= Instruction A =
According to the article on Lee Ziemba, in which round of the 2011 NFL Draft did the Carolina Panthers select him?
= Instruction B =
List every publication or outlet that the article on Lee Ziemba names as giving him All-American honors, at either the high school or the college level.
= Instruction C =
From the article on Lee Ziemba, reproduce word for word the passage starting at "Early years" and ending at "News, and Rivals.com.".

= Text under study =
Lee Ziemba (born March 29, 1989) is a former American football offensive tackle who played in the National Football League (NFL).  He played college football for Auburn University, where he earned consensus All-American honors and won the 2011 BCS National Championship. The Carolina Panthers drafted Ziemba in the seventh round of the 2011 NFL Draft.

Early years
Ziemba was born in Albany, Georgia.  He attended Rogers High School in Rogers, Arkansas, where he played for the Rogers Mounties high school football team. He registered 31 pancake blocks, 43 knockdown blocks and was in on 11 tackles and 1.5 sacks playing defense in goal line situations as a senior.  He received high school All-American honors from Parade magazine and USA Today.

Considered a four-star recruit by Rivals.com, Ziemba was listed as the No. 4 offensive tackle prospect in the nation.

College career
Ziemba attended Auburn University, and played for the Auburn Tigers football team from 2007 to 2010.  He started every game during his four years at Auburn.  As a true freshman in 2007, Ziemba received Freshman All-American honors by College Football News, The Sporting News, and Rivals.com.

= Data segment =
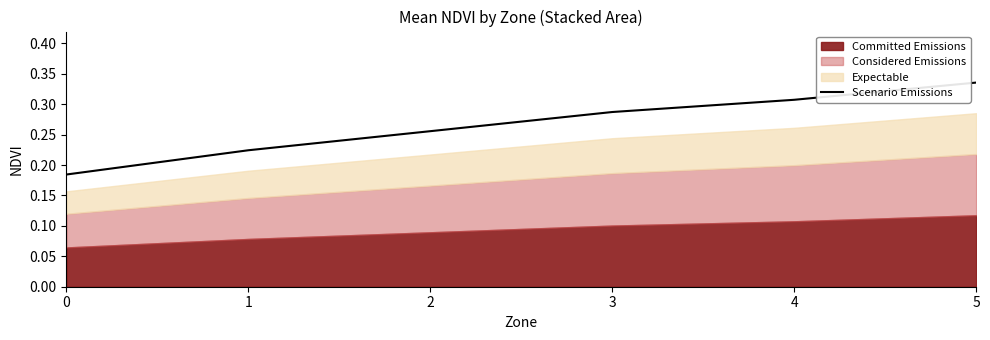

What is the difference between the values at 1 and 5?

0.1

= Response area A =
The seventh round.

= Response area B =
Parade magazine, USA Today, College Football News, The Sporting News, Rivals.com

= Response area C =
Early years
Ziemba was born in Albany, Georgia.  He attended Rogers High School in Rogers, Arkansas, where he played for the Rogers Mounties high school football team. He registered 31 pancake blocks, 43 knockdown blocks and was in on 11 tackles and 1.5 sacks playing defense in goal line situations as a senior.  He received high school All-American honors from Parade magazine and USA Today.

Considered a four-star recruit by Rivals.com, Ziemba was listed as the No. 4 offensive tackle prospect in the nation.

College career
Ziemba attended Auburn University, and played for the Auburn Tigers football team from 2007 to 2010.  He started every game during his four years at Auburn.  As a true freshman in 2007, Ziemba received Freshman All-American honors by College Football News, The Sporting News, and Rivals.com.